The Colour Room, a Sky Original film of artist potter Clarice Cliff’s early life, debuts at cinemas and online streaming services. Fieldings auctioneer Will Farmer appears in the movie.

■ Police appeal for information following a theft of more than 400 pieces of jewellery, coins and watches from Adam Partridge Auctioneers in Macclesfield.

■ Online dealer marketplace The Bruno Effect launches with more than 30,000 items from hundreds of dealers across the UK, US and Europe.


The Portobello Road Market is to become pedestrian only. Under the new rules introduced by the council, most vehicles will not be able to access the street on market days.

■ Art and antiques dealers are temporarily banned from sending items such as books, glassware and toys to certain European countries after a botched list is inadvertently published by the Royal Mail – “an unfortunate and unwelcome error,” says book and map dealer Daniel Crouch.

The Brussels Art Fair (BRAFA) is postponed due to the worsening coronavirus situation in Europe

■ Government measures come into force making face coverings compulsory once more in England at shops, centres, galleries and auction houses. People are told to work from home where possible, as concern about the Omicron variant grows.

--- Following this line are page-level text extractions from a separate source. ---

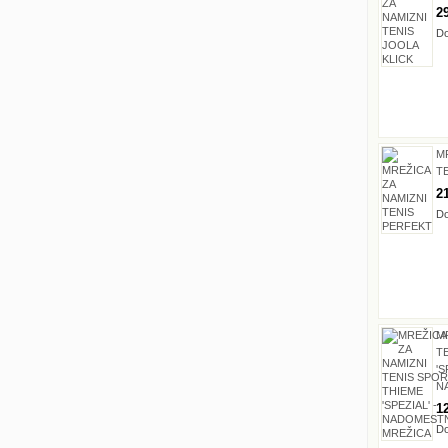
2
Do
M
T
2
Do
M
T
'S
N
1
Do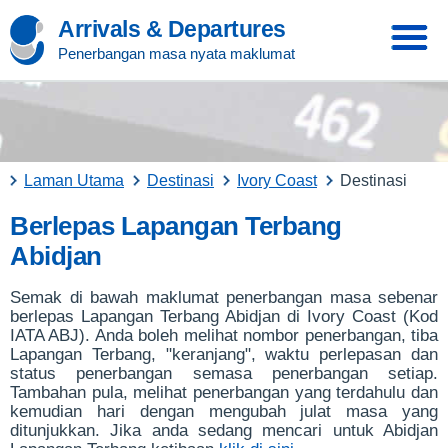
Arrivals & Departures
Penerbangan masa nyata maklumat
Laman Utama
Destinasi
Ivory Coast
Destinasi
Berlepas Lapangan Terbang
Abidjan
Semak di bawah maklumat penerbangan masa sebenar
berlepas Lapangan Terbang Abidjan di Ivory Coast (Kod
IATA ABJ). Anda boleh melihat nombor penerbangan, tiba
Lapangan Terbang, "keranjang", waktu perlepasan dan
status penerbangan semasa penerbangan setiap.
Tambahan pula, melihat penerbangan yang terdahulu dan
kemudian hari dengan mengubah julat masa yang
ditunjukkan. Jika anda sedang mencari untuk Abidjan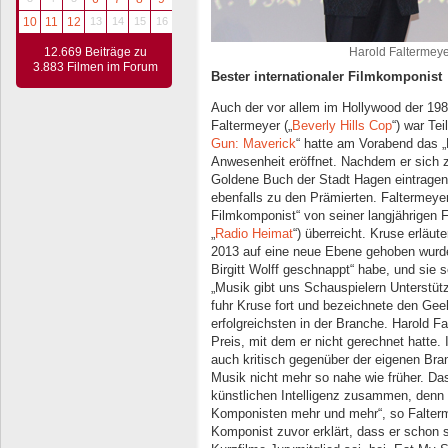
10
11
12
13
14
15
16
Harold Faltermeye
12.669 Beiträge zu
3.883 Filmen im Forum
Bester internationaler Filmkomponist
Auch der vor allem im Hollywood der 198
Faltermeyer („
Beverly Hills Cop
“) war Te
Gun: Maverick
“ hatte am Vorabend das „
Anwesenheit eröffnet. Nachdem er sich
Goldene Buch der Stadt Hagen eintragen 
ebenfalls zu den Prämierten. Faltermeyer 
Filmkomponist“ von seiner langjährigen 
„
Radio Heimat
“) überreicht. Kruse erläut
2013 auf eine neue Ebene gehoben wurde,
Birgitt Wolff geschnappt“ habe, und sie 
„Musik gibt uns Schauspielern Unterstüt
fuhr Kruse fort und bezeichnete den Geeh
erfolgreichsten in der Branche. Harold F
Preis, mit dem er nicht gerechnet hatte.
auch kritisch gegenüber der eigenen Bra
Musik nicht mehr so nahe wie früher. Da
künstlichen Intelligenz zusammen, denn
Komponisten mehr und mehr“, so Falterme
Komponist zuvor erklärt, dass er schon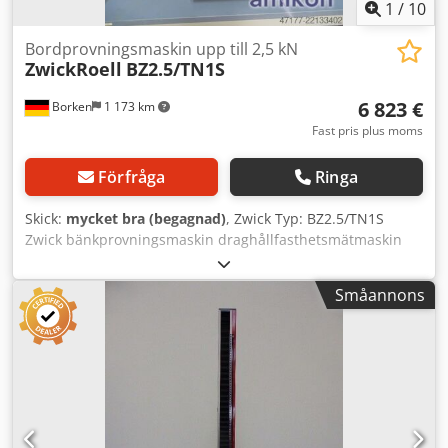
1
/
10
Bordprovningsmaskin upp till 2,5 kN
ZwickRoell
BZ2.5/TN1S
6 823 €
Borken
1 173 km
Fast pris plus moms
Förfråga
Ringa
Skick:
mycket bra (begagnad)
, Zwick Typ: BZ2.5/TN1S
Zwick bänkprovningsmaskin draghållfasthetsmätmaskin
Användningsområde: Brett användningsområde, från
provning av plast och elastomerer till papper, textil, skum
Småannons
och tråd, samt komponentprovning. Codpfx Ajzdry Ieitsrf
Lastramspecifikationer: Max. provkraft FN i
drag-/tryckriktning: 2,5 kN Höjd (h1): ca 770 mm Bredd
med elektronikenhet: 320 mm Djup med elektronikenhet:
414 mm Arbetsutrymmets höjd h min ... h max:
Rörelsebalkens vinkel monterad uppåt: 227 ... 573 mm
Rörelsebalkens vinkel monterad roterad 180°: 57 ... 403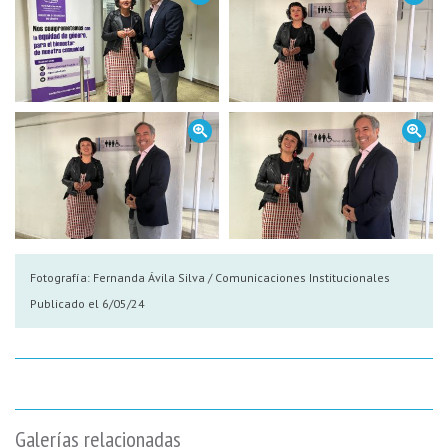
Fotografía:
Fernanda Ávila Silva / Comunicaciones Institucionales
Publicado el 6/05/24
Galerías relacionadas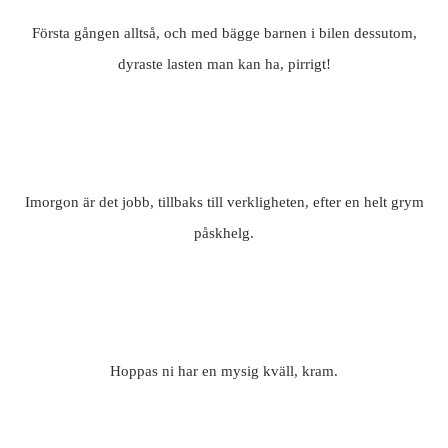
Första gången alltså, och med bägge barnen i bilen dessutom,
dyraste lasten man kan ha, pirrigt!
Imorgon är det jobb, tillbaks till verkligheten, efter en helt grym
påskhelg.
Hoppas ni har en mysig kväll, kram.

■ One of New York’s most prolific antiquities collectors, hedge fund pioneer Michael H Steinhardt, surrenders 180 items from his collection and is barred for life from acquiring antiquities again after a four-year pan-global investigation by the New York Antiquities Trafficking Unit.

■ In a deal that brings two of the UK’s largest regional auction houses under the same parent company, Gurr Johns, owner of Dreweatts, acquires London works on paper specialist Forum Auctions. The two firms’ combined premium-inclusive hammer total for 2021 will be close to £50m.

■ Sutton Coldfield dealer Thomas Coulborn & Sons confirms it has sold a carved gourd bowl to the Metropolitan Museum of Art in New York.

■ One of York’s oldest bookshops, Ken Spelman Books, announces it will close its premises in February next year to focus on online trading and fairs.